Dealing With Dirt On Harwood Floors In Your Home
If you can continue to take care of your hardwood floor on a regular day to day basis, it will continue to retain its looks for a long time and that calls for no special skills. The rooms which bear heavy traffic or those often frequented by children and pets need extra care as these are prone to getting stained more often.
Broadly speaking floors can have two types of finish, wax finish or surface finish and each type of finish needs to be handled in a different manner.Apart from the regular dust-mopping, sweeping and vacuuming with an appropriate extension, you need to know how to take care of “accidents” and minor damage that the floor would inevitably experience sooner or later. So you have to take hardwood floor care seriously.
You are not expected to use water for routine cleaning of such floors. It’s important to get instructions and recommendations of the floor manufacturer or the floor finish manufacturer, as the case be, to check the use of damp mops for cleaning, otherwise water can cause immediate irreparable damage to the protective coating and subsequently to the main floor. On reacting with water a treated floor may lose its color and shine and get buckled or crowned. Recommended cleaners by the manufacturer should only be used, in stead of using dust and surface cleaners that are often found in most of the homes. In the absence of any specific instructions from the manufacturer, it will be safer to use generic hardwood cleaner specifically made for the type of floor finish that you have.

Records from a data source:

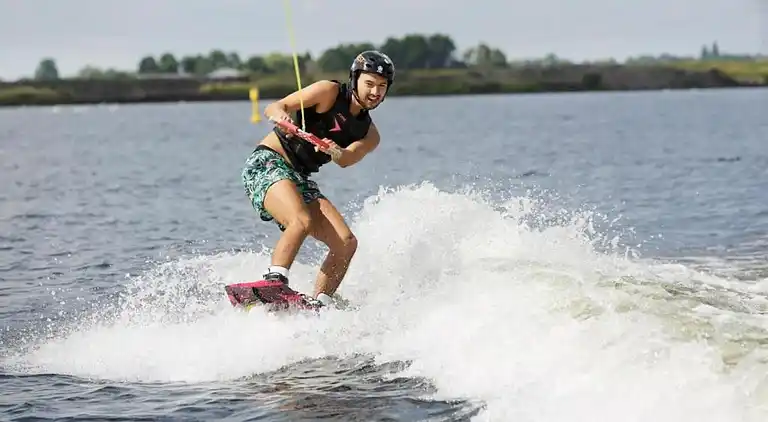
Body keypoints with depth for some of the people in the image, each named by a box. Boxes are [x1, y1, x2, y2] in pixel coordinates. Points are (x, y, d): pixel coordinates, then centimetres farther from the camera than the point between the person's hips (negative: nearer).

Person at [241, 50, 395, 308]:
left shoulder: (369, 135, 10)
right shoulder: (329, 92, -4)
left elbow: (346, 160, -12)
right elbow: (274, 108, -11)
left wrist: (336, 153, -36)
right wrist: (280, 115, -35)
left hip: (299, 180, 7)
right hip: (267, 163, -7)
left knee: (347, 243, -7)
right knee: (302, 221, -33)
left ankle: (318, 305, -6)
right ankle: (274, 281, -38)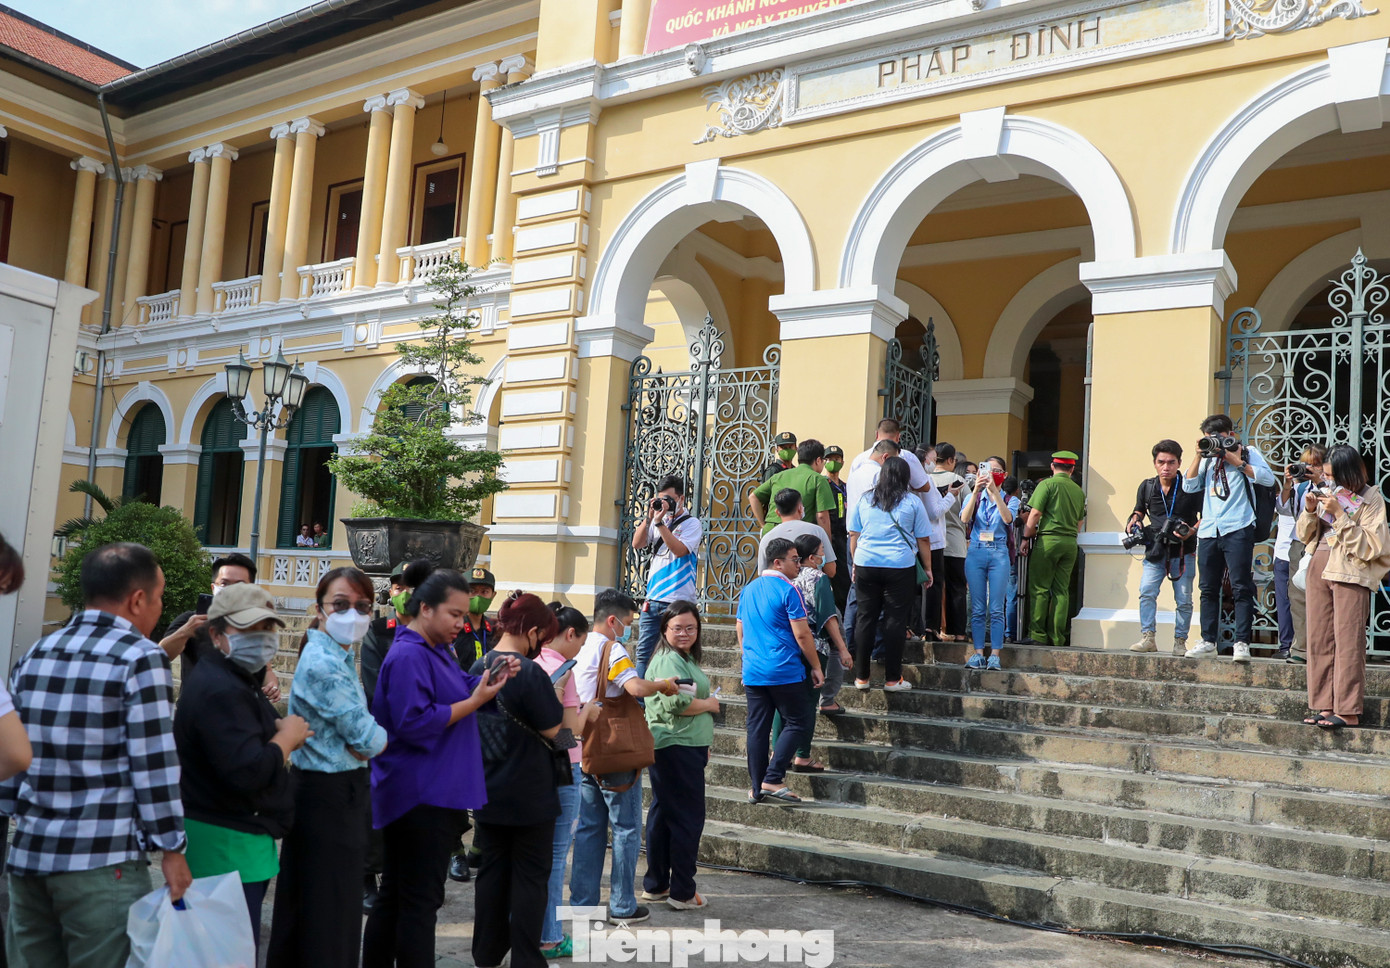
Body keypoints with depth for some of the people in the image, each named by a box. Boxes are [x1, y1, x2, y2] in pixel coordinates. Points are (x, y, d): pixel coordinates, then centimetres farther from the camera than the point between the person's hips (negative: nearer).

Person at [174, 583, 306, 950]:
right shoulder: (220, 691, -22)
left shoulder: (235, 679, 15)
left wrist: (282, 733, 6)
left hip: (231, 840, 11)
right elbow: (248, 771, -31)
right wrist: (288, 737, -15)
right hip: (228, 846, -11)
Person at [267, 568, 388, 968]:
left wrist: (360, 745, -3)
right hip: (331, 797, -10)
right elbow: (366, 737, -19)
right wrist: (385, 737, 1)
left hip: (335, 791, 10)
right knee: (328, 912, 1)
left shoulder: (337, 656, 9)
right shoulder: (325, 665, -22)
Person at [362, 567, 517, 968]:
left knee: (395, 896, 16)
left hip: (429, 794, 10)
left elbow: (460, 689, 16)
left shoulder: (437, 650, 14)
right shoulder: (409, 656, -17)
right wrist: (476, 701, -21)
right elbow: (414, 723, -24)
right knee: (420, 901, -3)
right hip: (422, 797, -10)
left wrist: (492, 679, -3)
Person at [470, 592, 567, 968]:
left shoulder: (479, 667, 3)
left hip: (488, 792, 7)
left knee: (493, 868, 16)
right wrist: (557, 695, 3)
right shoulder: (530, 673, -21)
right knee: (530, 875, 5)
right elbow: (552, 729, -14)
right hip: (528, 794, -7)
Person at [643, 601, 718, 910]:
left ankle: (655, 884, 25)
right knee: (688, 818, -4)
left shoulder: (687, 658, 17)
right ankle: (682, 893, 5)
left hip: (686, 748, 10)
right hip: (676, 749, -10)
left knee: (663, 815, 15)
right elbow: (677, 704, -27)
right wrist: (710, 704, -10)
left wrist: (705, 742, 20)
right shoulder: (668, 660, -16)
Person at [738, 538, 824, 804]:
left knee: (757, 727, 9)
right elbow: (802, 634, -12)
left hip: (753, 672, 7)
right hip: (785, 672, -7)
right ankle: (772, 779, -7)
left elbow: (739, 630, 21)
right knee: (799, 723, 2)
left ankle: (757, 788, 11)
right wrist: (816, 667, -4)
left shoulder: (748, 590, 13)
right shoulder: (788, 590, -10)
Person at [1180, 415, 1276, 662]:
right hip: (1208, 530, 5)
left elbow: (1268, 478, -8)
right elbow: (1189, 486, 10)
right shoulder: (1208, 458, 19)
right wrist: (1199, 455, 3)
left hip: (1237, 530, -5)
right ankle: (1208, 640, 16)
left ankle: (1242, 642, -5)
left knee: (1241, 588, -7)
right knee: (1208, 588, 8)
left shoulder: (1247, 453, 6)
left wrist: (1237, 462, -11)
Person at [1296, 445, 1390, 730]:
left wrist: (1339, 514, -17)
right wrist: (1310, 511, -4)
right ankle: (1322, 706, 10)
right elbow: (1305, 536, 14)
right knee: (1318, 640, 5)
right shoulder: (1326, 494, 12)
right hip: (1319, 568, 6)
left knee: (1348, 642, -7)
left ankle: (1347, 711, -4)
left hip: (1350, 573, -6)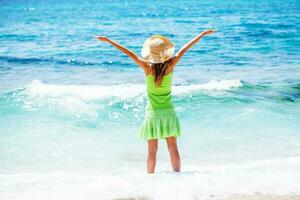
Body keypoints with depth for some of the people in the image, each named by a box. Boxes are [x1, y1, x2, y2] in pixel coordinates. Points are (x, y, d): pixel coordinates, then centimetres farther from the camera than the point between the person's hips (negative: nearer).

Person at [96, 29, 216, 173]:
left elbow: (130, 53, -11)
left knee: (152, 150, 5)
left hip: (152, 113, -1)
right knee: (173, 148, 8)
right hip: (169, 112, 1)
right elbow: (184, 49, -3)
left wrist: (109, 41, -8)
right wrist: (203, 34, 6)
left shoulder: (147, 67, -14)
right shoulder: (170, 66, -11)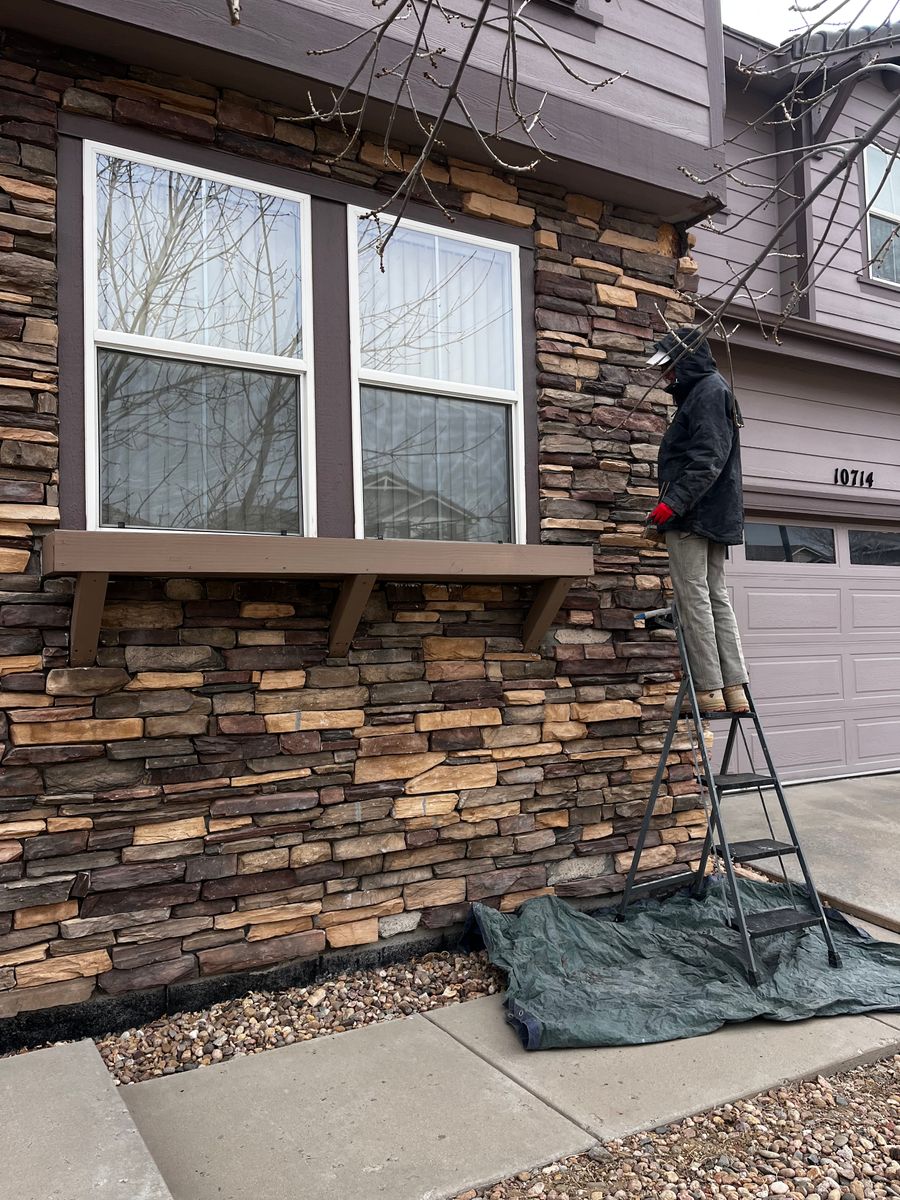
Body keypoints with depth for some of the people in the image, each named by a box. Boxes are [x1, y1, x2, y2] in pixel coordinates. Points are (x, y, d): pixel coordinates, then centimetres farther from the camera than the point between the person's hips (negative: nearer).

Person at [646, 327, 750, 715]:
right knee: (716, 596, 9)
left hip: (693, 515, -10)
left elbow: (707, 459, -21)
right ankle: (735, 689, 10)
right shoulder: (714, 391, 23)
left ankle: (709, 690, -5)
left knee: (694, 597, -7)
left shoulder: (707, 391, -9)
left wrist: (674, 502, -27)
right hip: (715, 516, 10)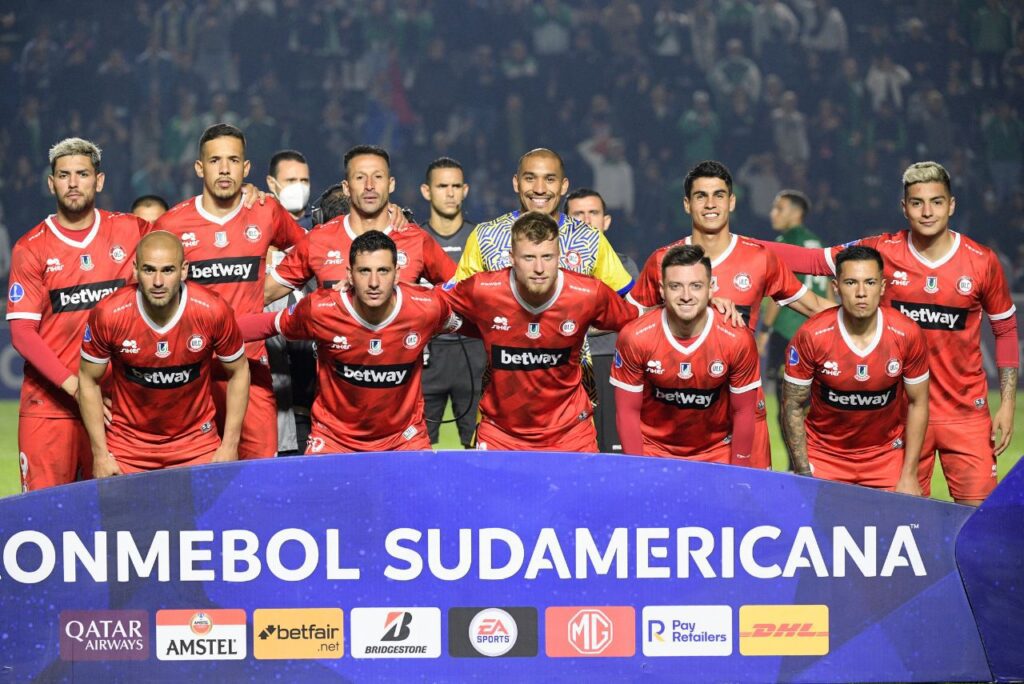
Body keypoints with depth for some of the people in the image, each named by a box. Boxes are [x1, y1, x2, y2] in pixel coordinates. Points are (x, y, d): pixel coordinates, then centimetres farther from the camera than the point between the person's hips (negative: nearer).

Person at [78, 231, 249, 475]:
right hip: (127, 444, 0)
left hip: (197, 444, 0)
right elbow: (89, 380, -4)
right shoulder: (108, 315, -18)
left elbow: (238, 372, -2)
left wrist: (229, 447, -4)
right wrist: (100, 454, -5)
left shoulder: (213, 311, -18)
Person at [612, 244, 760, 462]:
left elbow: (743, 412, -7)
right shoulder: (634, 338, -18)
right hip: (652, 453, 0)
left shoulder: (738, 340, -18)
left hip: (717, 456, 0)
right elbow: (627, 411, -10)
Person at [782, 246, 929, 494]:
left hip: (887, 456, 1)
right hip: (823, 453, -1)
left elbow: (917, 403, -3)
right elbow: (793, 407, -8)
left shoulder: (907, 334, -14)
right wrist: (804, 474, -12)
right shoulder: (811, 336, -18)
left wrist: (909, 476, -5)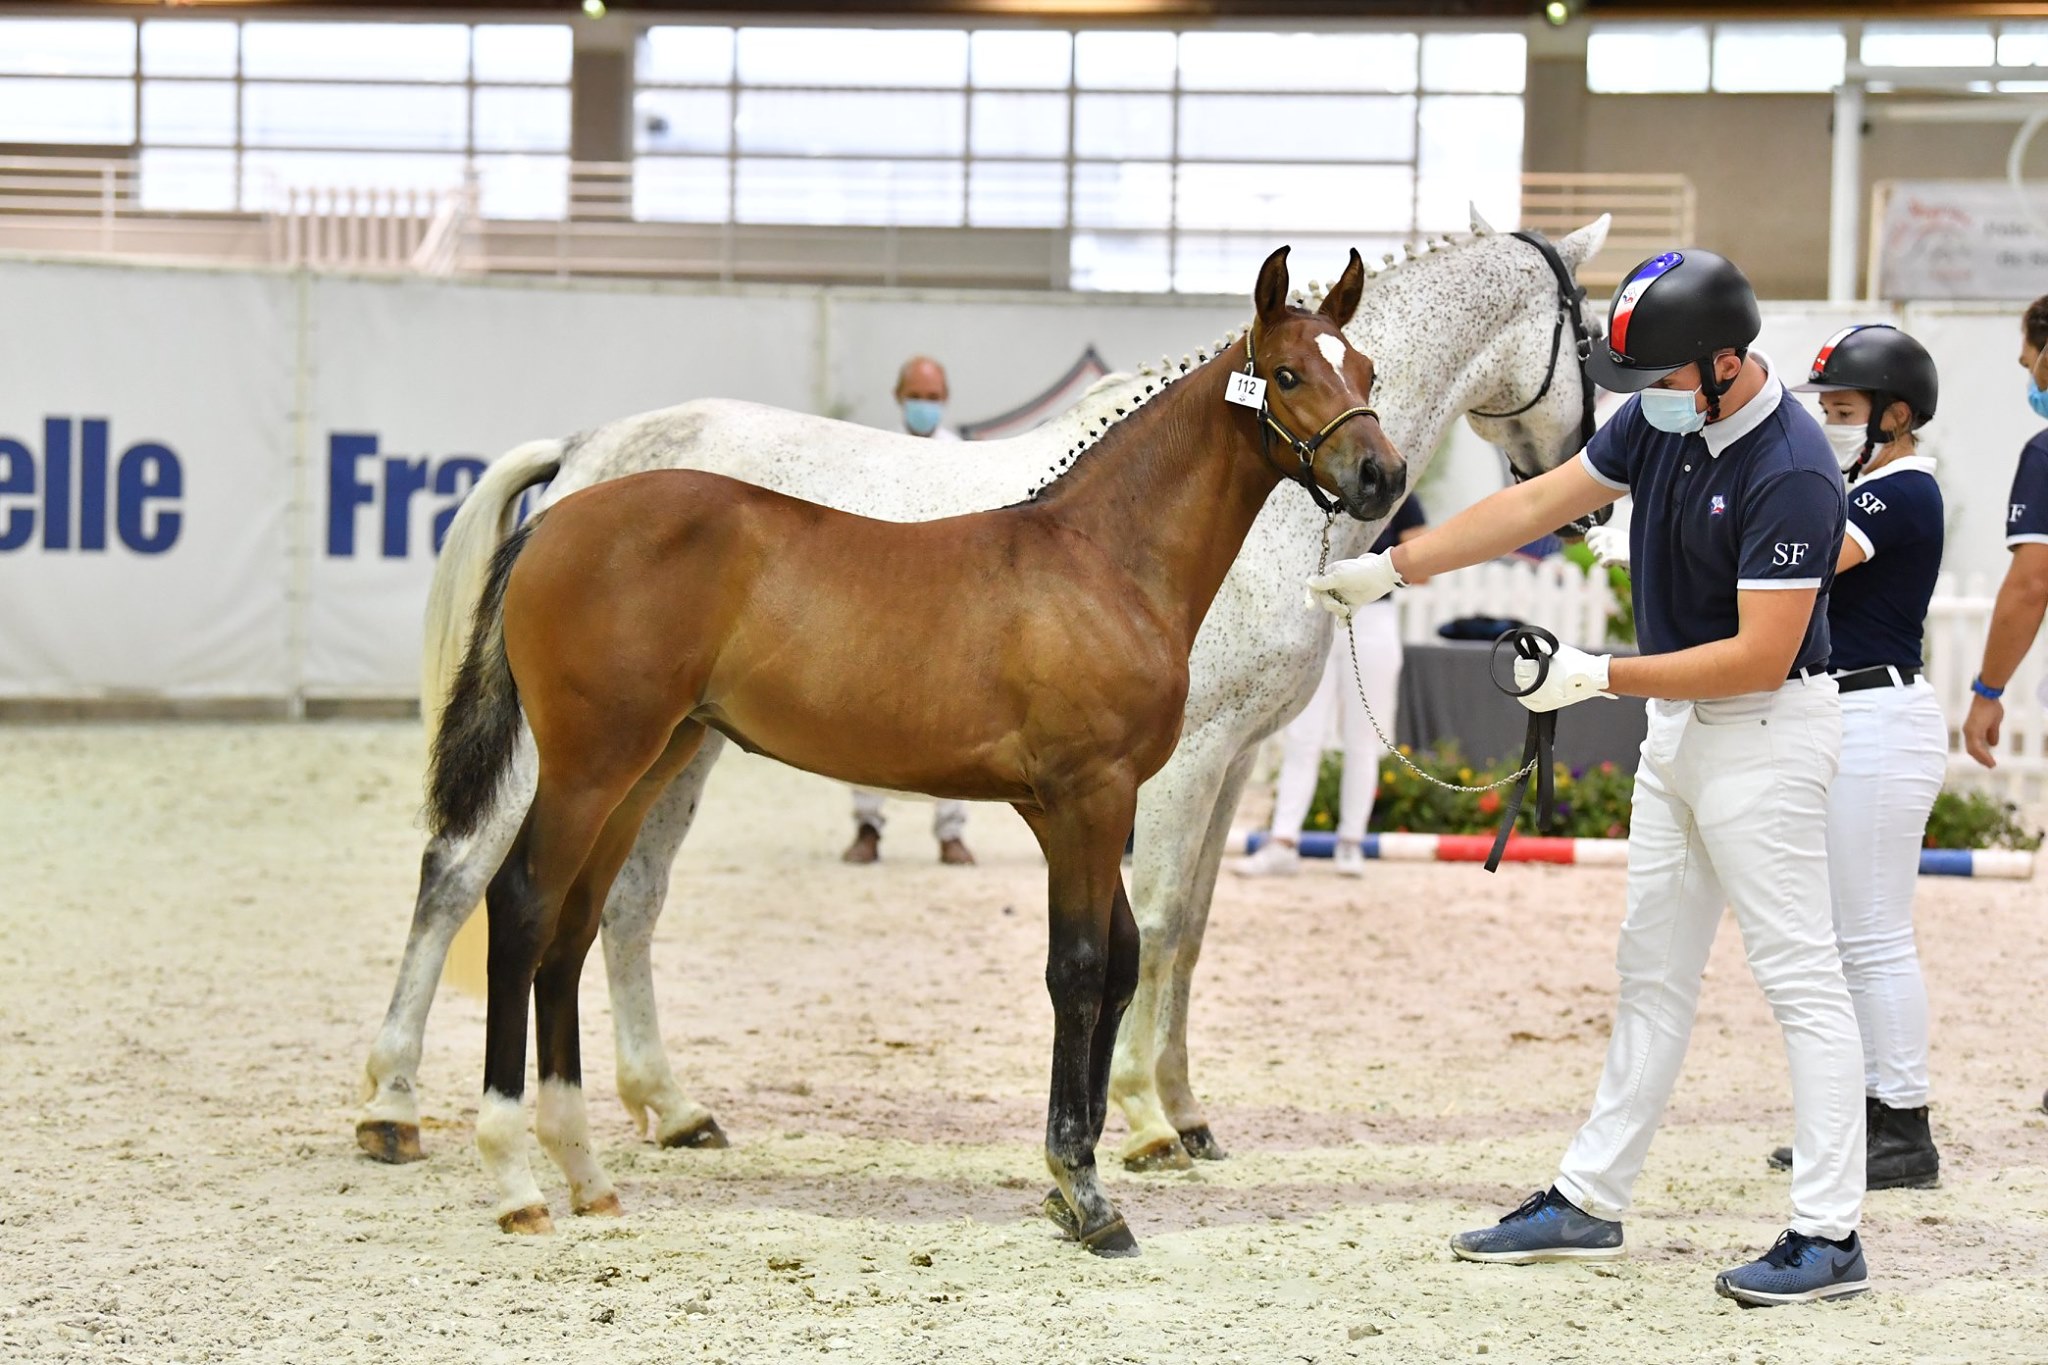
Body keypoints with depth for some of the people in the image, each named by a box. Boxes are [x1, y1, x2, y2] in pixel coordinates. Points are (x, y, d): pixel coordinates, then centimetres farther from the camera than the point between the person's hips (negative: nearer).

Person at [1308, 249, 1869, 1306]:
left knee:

- **Tasks and exercises**:
1. Write out the part of the text on hardwood floor care that begins at the words "Dealing With Dirt" and stops after "stained more often.", with no changes.
2. Pick up the text on hardwood floor care where it stops and keep writing.
The rows have nothing to do with the text about hardwood floor care.

- **Answers for the exercise**:
1.
Dealing With Dirt On Harwood Floors In Your Home
If you can continue to take care of your hardwood floor on a regular day to day basis, it will continue to retain its looks for a long time and that calls for no special skills. The rooms which bear heavy traffic or those often frequented by children and pets need extra care as these are prone to getting stained more often.

2.
When it comes to dealing with stains, like from a pet or ink, the sooner you react the better. Once the surface gets stained, you will be required to use fine or very fine steel wool to scrap the upper crest for approaching the contaminant and its subsequent removal.
It’s good idea to use floor polisher besides regular equipment. Take care to apply only the specified wood floor cleaner with a little of mineral spirits for removing the stain and allow the affected area to become dry, then apply wax and buff it off finally.